The first – and perhaps most important – point to note is that FCH has warned of falling demand for its loans. Admitting that British businesses are becoming more reluctant to borrow and invest because of Brexit uncertainties, FCH halved its forecast for yearly revenue growth, reducing the previous target of 40% to 20%.
Also, fearing that a downturn in the UK economy could increase bad debts, Funding Circle is tightening its lending criteria. Of course, higher standards will mean lower lending to higher-risk companies, reducing revenues for FCH (and perhaps for the lenders who fund its loans?). Furthermore, Funding Circle has recently shelved plans to open for business in Canada.
In short, FCH is drawing in its horns and battening down the hatches, just in case harder times appear on the horizon. Wonderfully sensible practice for lending, but at least temporarily impacting earnings for its shareholders.
FCH shares slump again
On Tuesday morning, Funding Circle shares dived to an all-time low of 112p, down almost 30% overnight to barely a quarter of their float price of 440p. Clearly, investors were disappointed by these latest results and responded by selling down their shareholdings. Subsequently, FCH shares have recovered slightly, settling just below 130p at Thursday afternoon's close, up around a sixth (16%) from their lowest low.
Even so, investors who bought at the float price of 440p have lost roughly seven-tenths (70%) of their initial outlay. Chief among these is Danish billionaire Anders Holch Povlsen, whose 10% stake in Funding Circle has plunged in value from £150 million at the float to a mere £45 million today. Ouch.
At 130p, are FCH shares now a bargain buy?
Funding Circle isn't the first ‘fintech unicorn' (financial-technology firm valued at £1 billion or more) to have seen its share price crushed by weak results. Indeed, there is no shortage of examples of tech ‘fallen angels' on both sides of the Atlantic whose market values have plunged due to disappointing growth prospects.
There is no question that FCH shares are firmly in the volatile and high-risk categories.
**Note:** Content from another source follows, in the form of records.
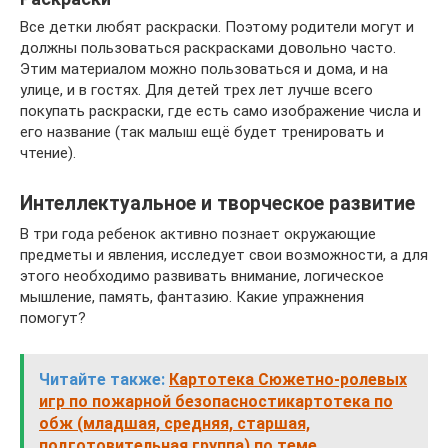
Все детки любят раскраски. Поэтому родители могут и
должны пользоваться раскрасками довольно часто.
Этим материалом можно пользоваться и дома, и на
улице, и в гостях. Для детей трех лет лучше всего
покупать раскраски, где есть само изображение числа и
его название (так малыш ещё будет тренировать и
чтение).
Интеллектуальное и творческое развитие
В три года ребенок активно познает окружающие
предметы и явления, исследует свои возможности, а для
этого необходимо развивать внимание, логическое
мышление, память, фантазию. Какие упражнения
помогут?
Читайте также:
Картотека Сюжетно-ролевых
игр по пожарной безопасностикартотека по
обж (младшая, средняя, старшая,
подготовительная группа) по теме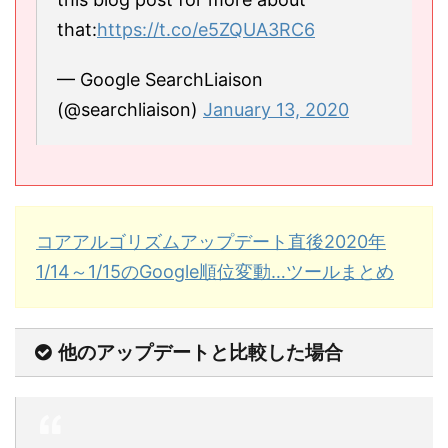
that:
https://t.co/e5ZQUA3RC6
— Google SearchLiaison
(@searchliaison)
January 13, 2020
コアアルゴリズムアップデート直後2020年
1/14～1/15のGoogle順位変動…ツールまとめ
他のアップデートと比較した場合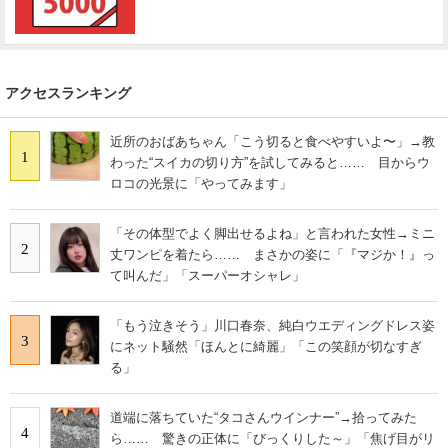
アクセスランキング
近所のおばあちゃん「こう切ると食べやすいよ〜」→教
1
わった“スイカの切り方”を試してみると…… 目からウ
ロコの光景に「やってみます」
「その体型でよく脚出せるよね」と言われた女性→ミニ
2
丈ワンピを着たら…… まさかの姿に「『マジか！』っ
て叫んだ」「スーパーオシャレ」
「もう泣きそう」川口春奈、純白ウエディングドレス姿
3
にネット騒然「ほんとに綺麗」「この笑顔が切なすぎ
る」
道端に落ちていた“タコさんウインナー”→拾ってみた
4
ら…… 驚きの正体に「びっくりした～」「焦げ目がリ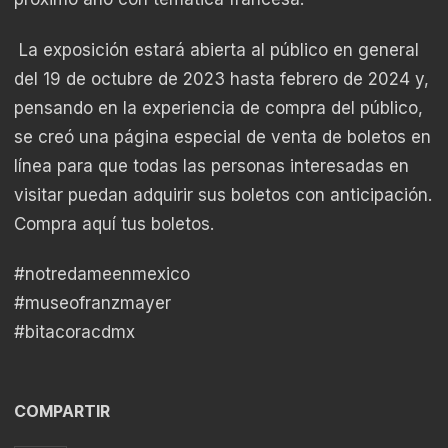
La exposición estará abierta al público en general
del 19 de octubre de 2023 hasta febrero de 2024 y,
pensando en la experiencia de compra del público,
se creó una página especial de venta de boletos en
línea para que todas las personas interesadas en
visitar puedan adquirir sus boletos con anticipación.
Compra aquí tus boletos.
#notredameenmexico
#museofranzmayer
#bitacoracdmx
COMPARTIR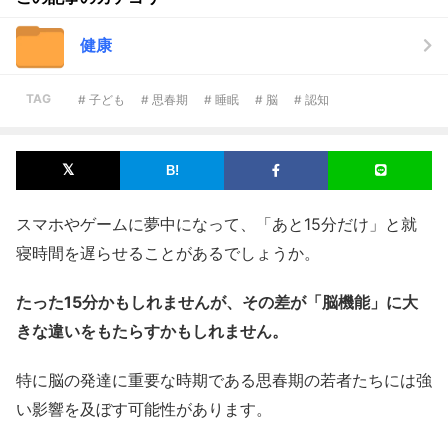
健康
TAG
# 子ども
# 思春期
# 睡眠
# 脳
# 認知
スマホやゲームに夢中になって、「あと15分だけ」と就
寝時間を遅らせることがあるでしょうか。
たった15分かもしれませんが、その差が「脳機能」に大
きな違いをもたらすかもしれません。
特に脳の発達に重要な時期である思春期の若者たちには強
い影響を及ぼす可能性があります。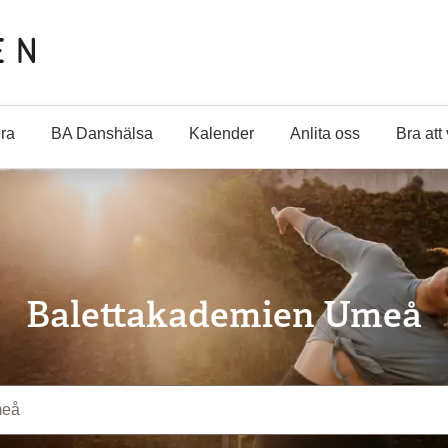
ra
BA Danshälsa
Kalender
Anlita oss
Bra att
Balettakademien Umeå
In nine years of existence, the company has never made a profit, so its results are awash with the red ink of losses. Furthermore, its shares pay no dividend, making them doubly difficult to value using conventional yardsticks.
In addition, it's important to bear in mind one of the stock market's oldest adages: A share that has fallen 70% can still lose another 70% (and even continue to zero). In other words, FCH shares may be just as risky today as they were at their float, despite their considerably cheaper entry price.
FCH shares are still not for me
Funding Circle's reputation and credibility have taken a big hit this week, especially after claiming all was fine and dandy as recently as March. For me, its shares are a ‘binary bet': either they will continue their downward descent or stage a recovery if or when growth resumes. Which outcome will arrive (heads or tails), I cannot say. However, I would say that FCH shares are certainly not suitable for widows, orphans and other conservative investors.
Personally, I'd sooner invest in Funding Circle's P2P accounts and earn a steady 4.5% to 6.5% a year while sleeping easily at night. With Funding Circle shares, I'd worry far too much about the return of my money, never mind the return on my money!